DARPA program to leverage marine organisms for DoD maritime hardware
NewsSeptember 29, 2020
WASHINGTON. DARPA’s Persistent Aquatic Living Sensors (PALS) program aims to leverage how marine organisms observe changes in their environment through sensing to augment the Department of Defense’s (DoD) existing, hardware-based maritime monitoring capabilities. The program, launched in November 2018, is now entering its second phase.
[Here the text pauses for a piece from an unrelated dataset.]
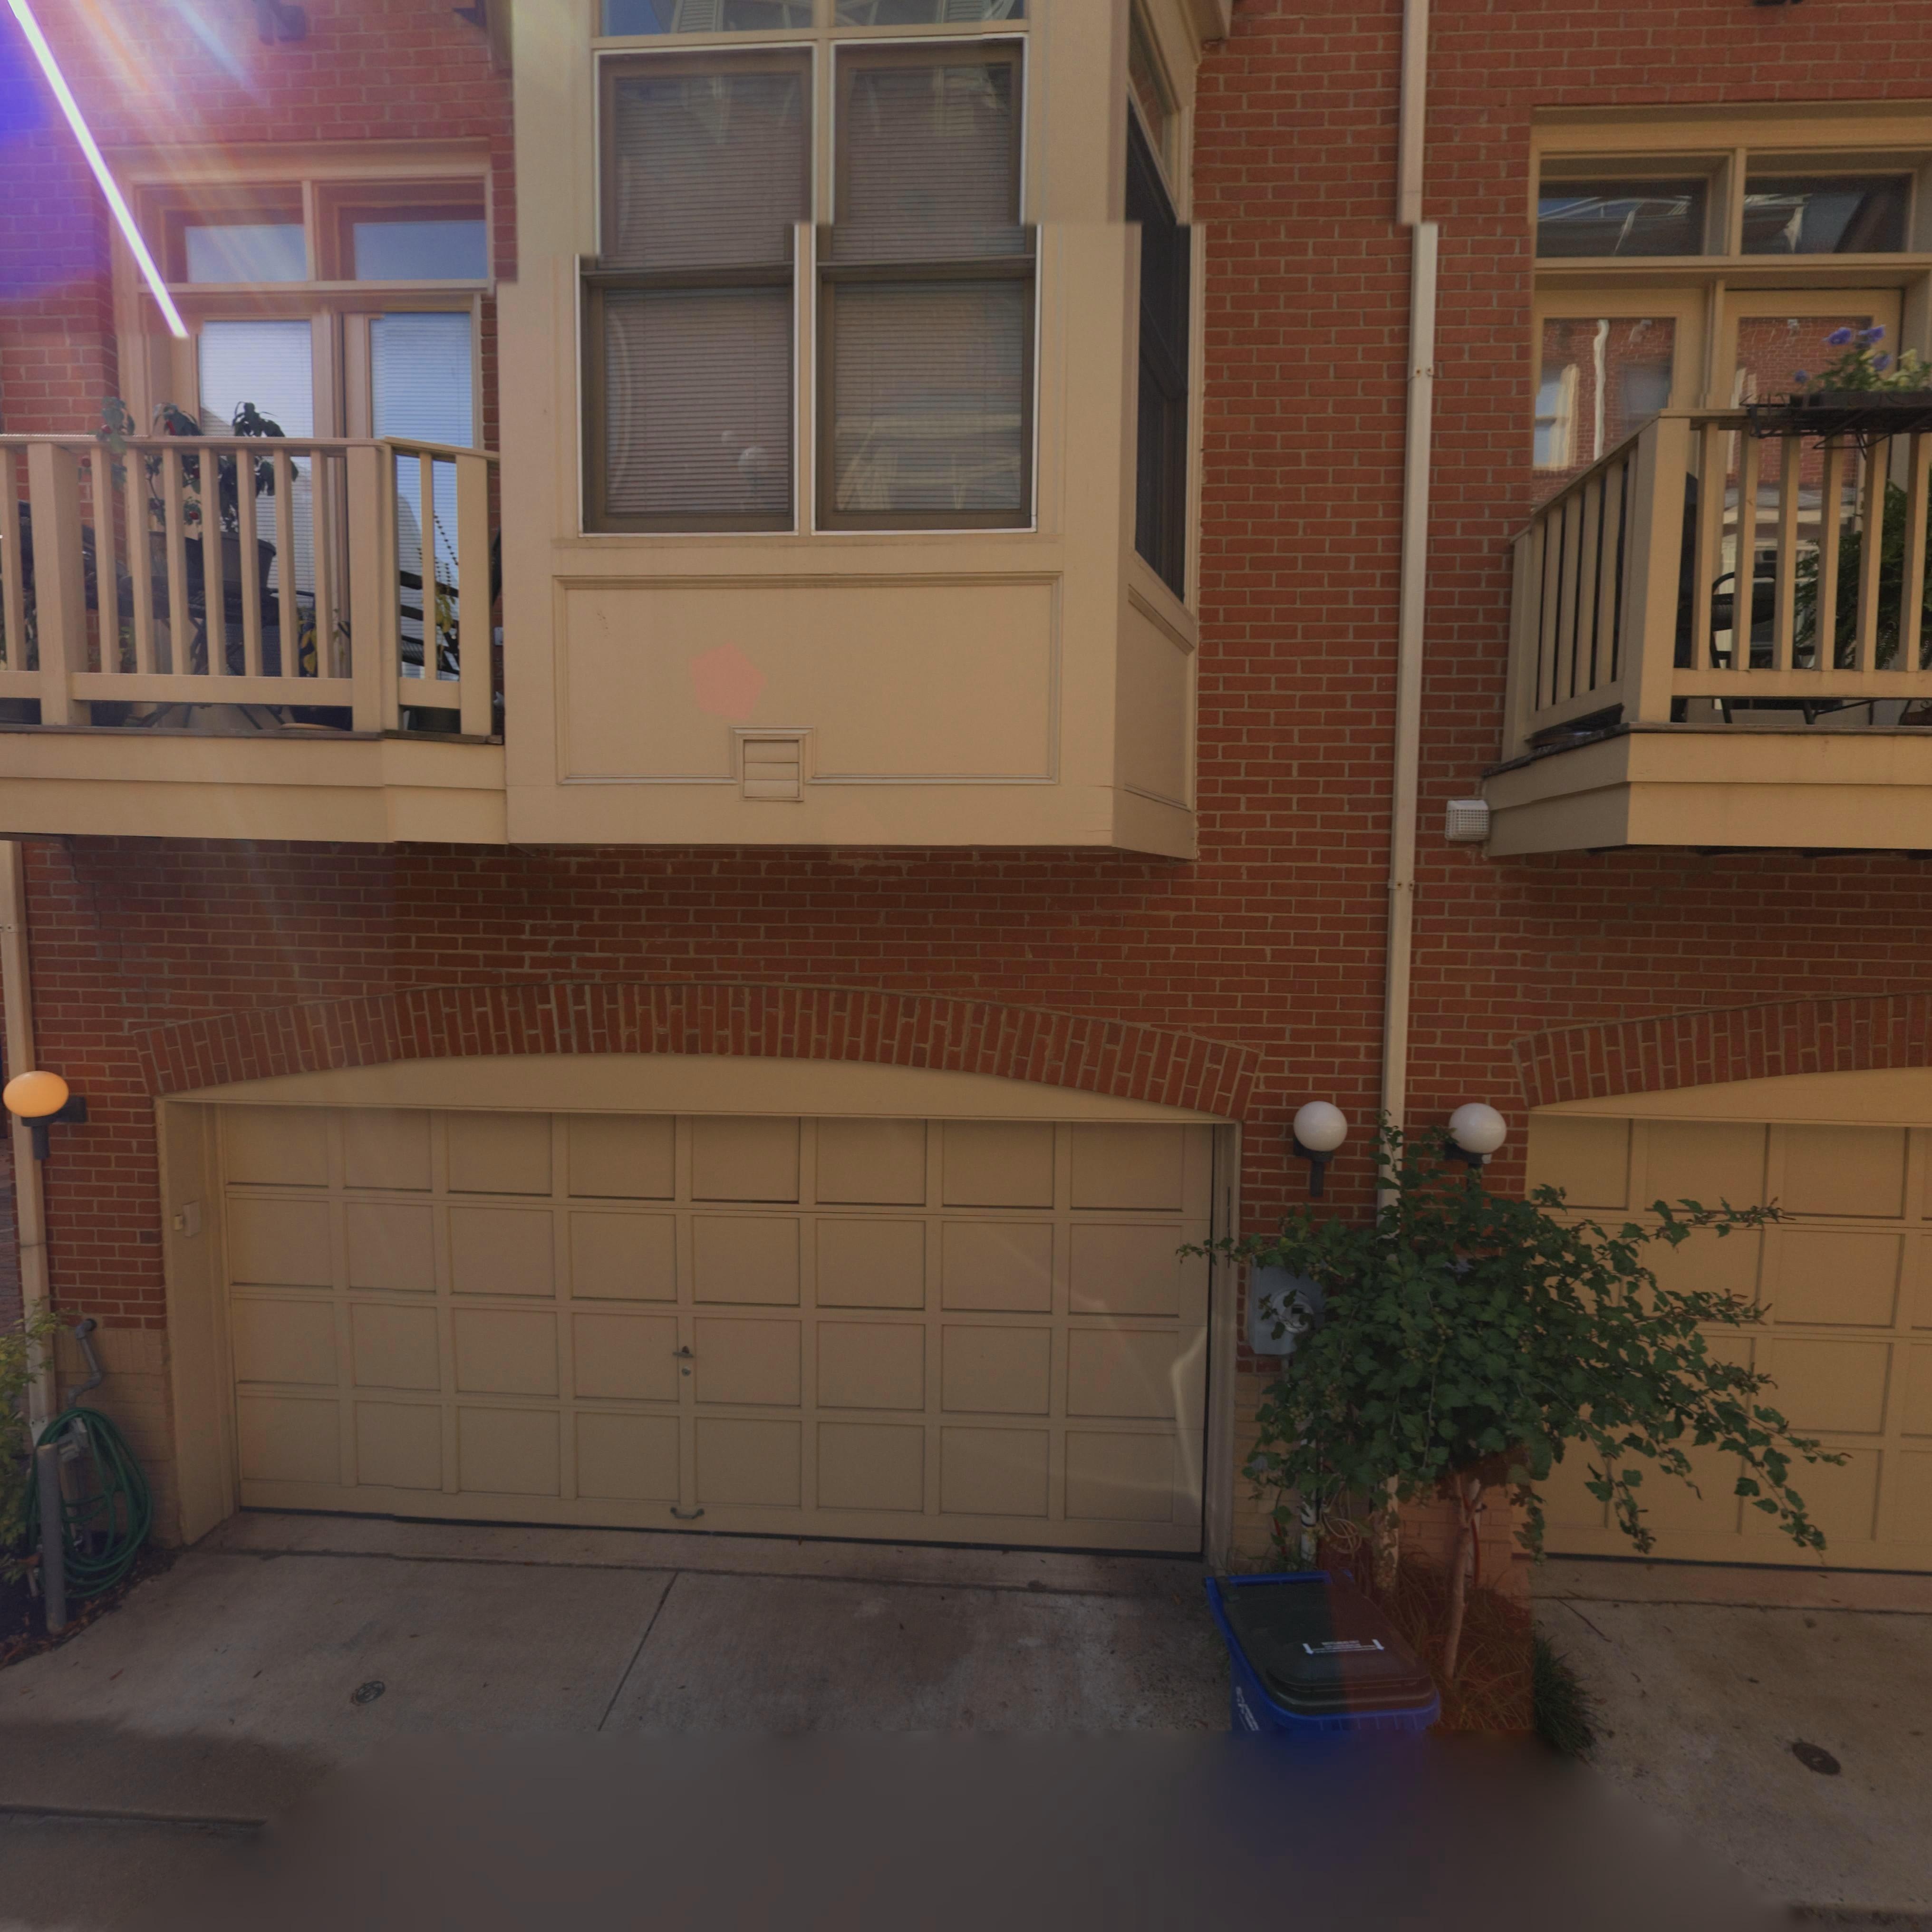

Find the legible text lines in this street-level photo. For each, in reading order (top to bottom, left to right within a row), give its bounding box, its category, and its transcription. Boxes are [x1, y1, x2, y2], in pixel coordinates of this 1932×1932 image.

In the first phase, teams demonstrated that marine organisms could sense the presence of an underwater vehicle (or confounder) in their environment and respond with an output signal or other observable behavior.
In the second phase, teams will develop man-made detector systems to observe, record, and interpret the organisms’ responses, and transmit analyzed results to remote end users as distilled alerts. Complete PALS systems will be designed to discriminate between target vehicles and other sources of stimuli, such as debris and other marine organisms, to limit the number of false positives.
According to DARPA, Phase 2 contracts have been awarded to four separate organizations in order to advance the PALS concept. Raytheon BBN will be working with snapping shrimp for use in a passive bi-static sonar system, Northrop Grumman Systems Corporation will also work with snapping shrimp, using the snap as the input pulse for a 3D acoustic imaging system, and a third team from Florida Atlantic University will use Goliath Grouper as their biological sensor. Naval Undersea Warfare Center – Newport Division is a government partner on the program and intends to use an ecosystem approach to determine if an unmanned underwater vehicle has passed by a reef.